Converging on meet space 
 One day left to Blog MeetUp Day. Here's what Mary Lu says about it (and she thought I might not read it... heh).
From a parallel polyverse, no doubt 
 Moxie: Scientists discover another Baldwin Brother.
Where'd it go? 
 I posted something nice about my lunch a couple days ago in Seattle with Brent, but apparently it didn't get saved or something. No idea why. Seems to have gone out with the pixel wash.
 Anyway, Brent's doing some cool shit. Dig it.
Hey, what's down? 
 Okay, I'm back. Love flying down the West Coast early on these calm Summer mornings. The planes ride on smooth air, and the sights out the window are bathed in optimistic light.
 Anyway, after answering email and shit, I have to make a fresh run at getting the old laptop to think it's this new one that I'm retuning. Takes a couple hours. Wish it well.
Considering the penalties, it's a good question 
 My latest in Linux Journal: Why are so many Internet radio stations still on the air? Also wondering how the Workshop on DRM is going today.
 Here's Mary Lu on the latest move by over-the-air radio stations.
Happy birthday, Pop 
 It's my father's birthday today. He died in 1979 at 70, and would be 94 if he were alive today.
 A couple weeks ago we had something of a family reunion at his sister's house on the occasion of her 90th birthday. She's in amazing shape.

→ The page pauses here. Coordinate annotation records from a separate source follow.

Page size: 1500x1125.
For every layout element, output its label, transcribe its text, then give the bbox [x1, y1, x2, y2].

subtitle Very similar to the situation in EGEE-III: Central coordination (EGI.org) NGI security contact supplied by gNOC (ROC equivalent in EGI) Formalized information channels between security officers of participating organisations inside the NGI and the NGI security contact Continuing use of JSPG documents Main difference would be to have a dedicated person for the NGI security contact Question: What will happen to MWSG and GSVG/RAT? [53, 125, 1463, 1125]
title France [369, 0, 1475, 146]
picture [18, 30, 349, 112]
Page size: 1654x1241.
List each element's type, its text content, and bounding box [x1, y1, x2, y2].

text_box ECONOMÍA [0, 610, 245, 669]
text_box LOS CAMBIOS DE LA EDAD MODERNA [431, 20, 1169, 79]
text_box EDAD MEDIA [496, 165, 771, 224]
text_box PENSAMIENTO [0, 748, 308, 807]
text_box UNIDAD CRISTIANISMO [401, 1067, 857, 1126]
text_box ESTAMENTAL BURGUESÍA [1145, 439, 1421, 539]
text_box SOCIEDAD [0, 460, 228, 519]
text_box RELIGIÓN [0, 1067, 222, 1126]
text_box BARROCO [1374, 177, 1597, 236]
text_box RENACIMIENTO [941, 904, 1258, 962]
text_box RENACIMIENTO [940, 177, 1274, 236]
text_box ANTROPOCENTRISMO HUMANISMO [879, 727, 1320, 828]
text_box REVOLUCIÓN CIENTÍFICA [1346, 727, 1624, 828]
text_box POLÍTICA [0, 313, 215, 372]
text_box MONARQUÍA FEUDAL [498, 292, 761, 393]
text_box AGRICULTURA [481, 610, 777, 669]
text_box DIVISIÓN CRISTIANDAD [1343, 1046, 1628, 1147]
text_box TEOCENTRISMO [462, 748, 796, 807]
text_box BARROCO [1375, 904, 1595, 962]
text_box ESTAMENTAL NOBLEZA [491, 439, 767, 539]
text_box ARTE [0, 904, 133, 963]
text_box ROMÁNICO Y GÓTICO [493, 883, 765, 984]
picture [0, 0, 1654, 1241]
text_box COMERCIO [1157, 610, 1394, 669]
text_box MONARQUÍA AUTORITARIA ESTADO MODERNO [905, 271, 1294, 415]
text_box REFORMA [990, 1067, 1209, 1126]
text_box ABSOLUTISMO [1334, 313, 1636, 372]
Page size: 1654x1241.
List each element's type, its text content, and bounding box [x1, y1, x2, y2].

 Their mother, a teriffic grandma to all the cousins of my generation, lived to 107, and was in terrific shape well past 100.
 The difference in mileage is simple. Pop was a smoker. Standard as smoking was among parents when I was a kid in the Fifties, it was also clear to me that it was a killer addiction, which is why I never started. Pop had his first heart attack at 58 — three years older than I'll be at the end of this month. His second came not much later. He quit for awhile, but went back. He finally quit for good after his third and fourth heart attacks, when he was 65. The final one came five years later.
 He was a great guy and a first-rate father. And even though he's been gone for more than 23 years, I still miss him every day.
Not so fast 
 It's 5:11am here in the N (United Airlines) concourse at Sea-Tac airport in Seattle, waiting for my 6:15 flight to San Francisco. The concourse is packed. The lines at the ticket counters are long, and passengers funnel through security in slow motion, like grains of sand through the waist of an hourglass.
 I'm sitting, with dozens of other people in the food court, waiting for the Bagel Bakery, the Burger King,the Cinnebon and the Starbucks to open at 5:30.
 Downstairs, United's Red Carpet Club also doesn't open until 5:30. A steady current of passengers departs the tram, walks over to the club's doors, realizes the place won't open for awhile, and heads back over to the escalators.
 And I'm wondering, with the rest of the growing population of hungry travelers here, why these places don't open earlier. It's not like the business isn't here.
 Fifteen minutes and counting. My tummy is grumbling.